Direction: Retype the stretch of the Bradford library passage from "The John B. Curtis Free Public Library is the" through "Places in 1997.", with no changes.

The John B. Curtis Free Public Library is the public library of Bradford, Maine. It is located at 435 Main Road in the village center, in an architecturally distinguished 1915 Classical Revival building designed by John Calvin Stevens and John Howard Stevens. The building was listed on the National Register of Historic Places in 1997.

==Architecture and history==
The John B. Curtis Free Public Library is located at the crossroads that defines the rural village center of Bradford, a rural community north of Bangor. It stands at the northeast corner of Main and East Roads, the former marked with Maine State Routes 11 and 221, and the latter with SR 155. It is a modest single-story masonry structure, built of brick and set on a raised foundation of rough-cut granite. The main facade faces west toward Main Road, and is three bays wide, with keystoned sash windows flanking a center entrance. The entrance is gained via broad granite steps, and is framed by Ionic pilasters and a broad entablature, with a half-round fanlight window above. A small ell extends the building to the rear. Inside is a vestibule leading to a single large chamber in the main block, with a small chamber and stairs to the basement in the ell. The transition from the vestibule to the main room is marked by a Colonial Revival arch, which is echoed in the framing of the fireplace on the opposite wall.

Data segment:
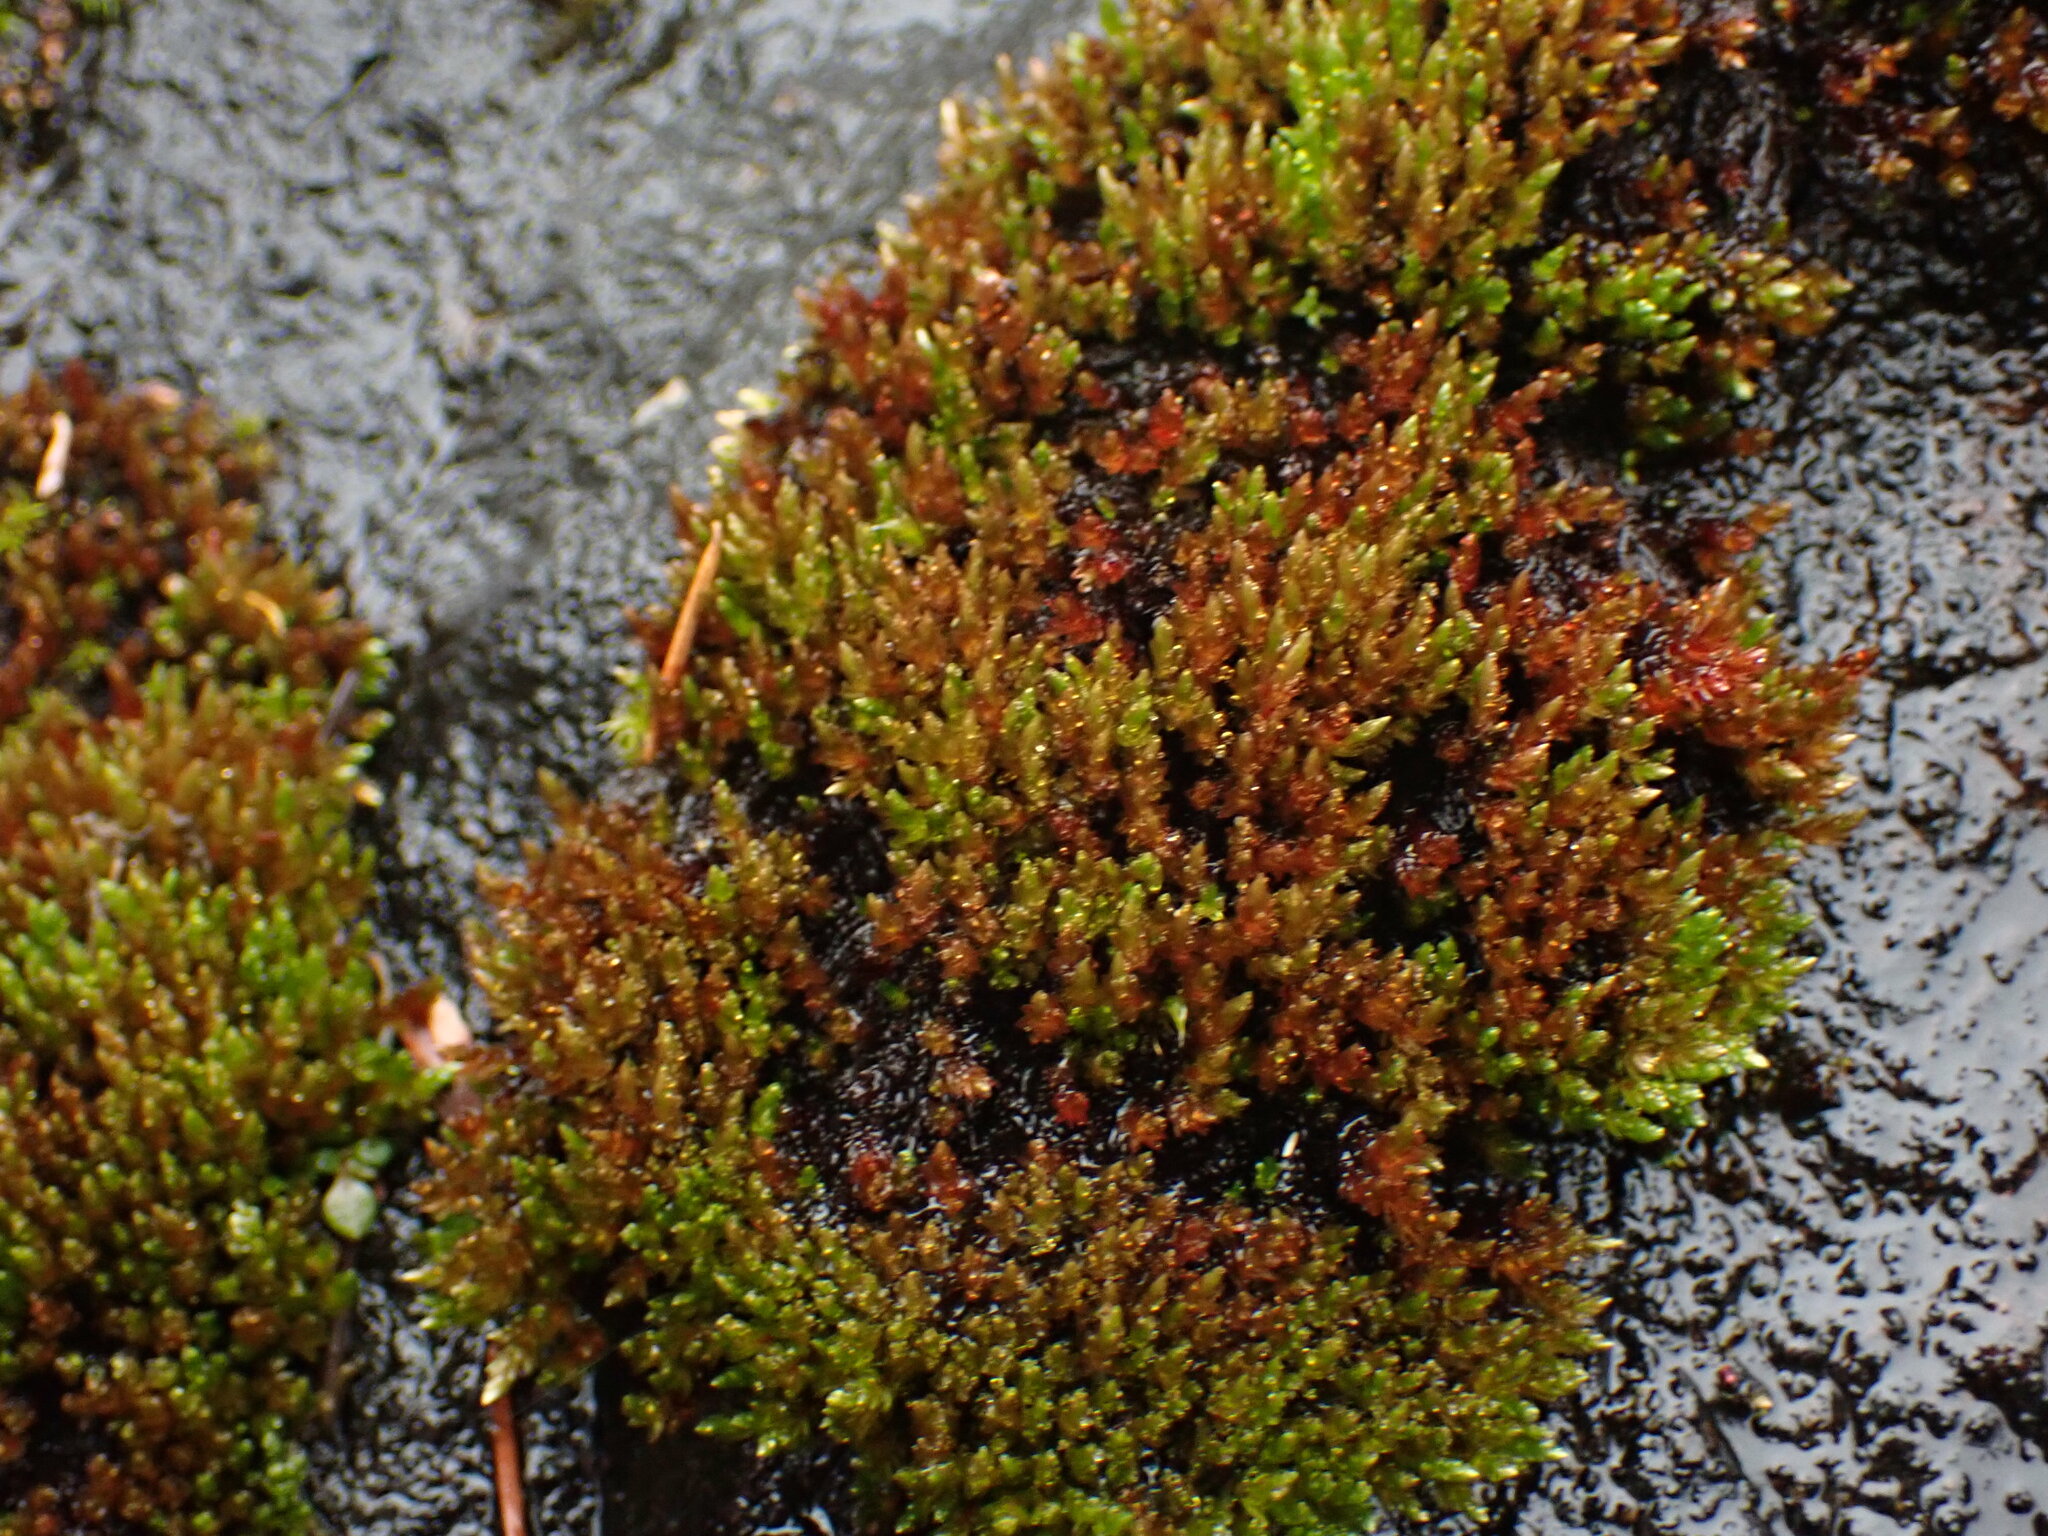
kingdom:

Output for this exercise:
The John B. Curtis Free Public Library is the public library of Bradford, Maine. It is located at 435 Main Road in the village center, in an architecturally distinguished 1915 Classical Revival building designed by John Calvin Stevens and John Howard Stevens. The building was listed on the National Register of Historic Places in 1997.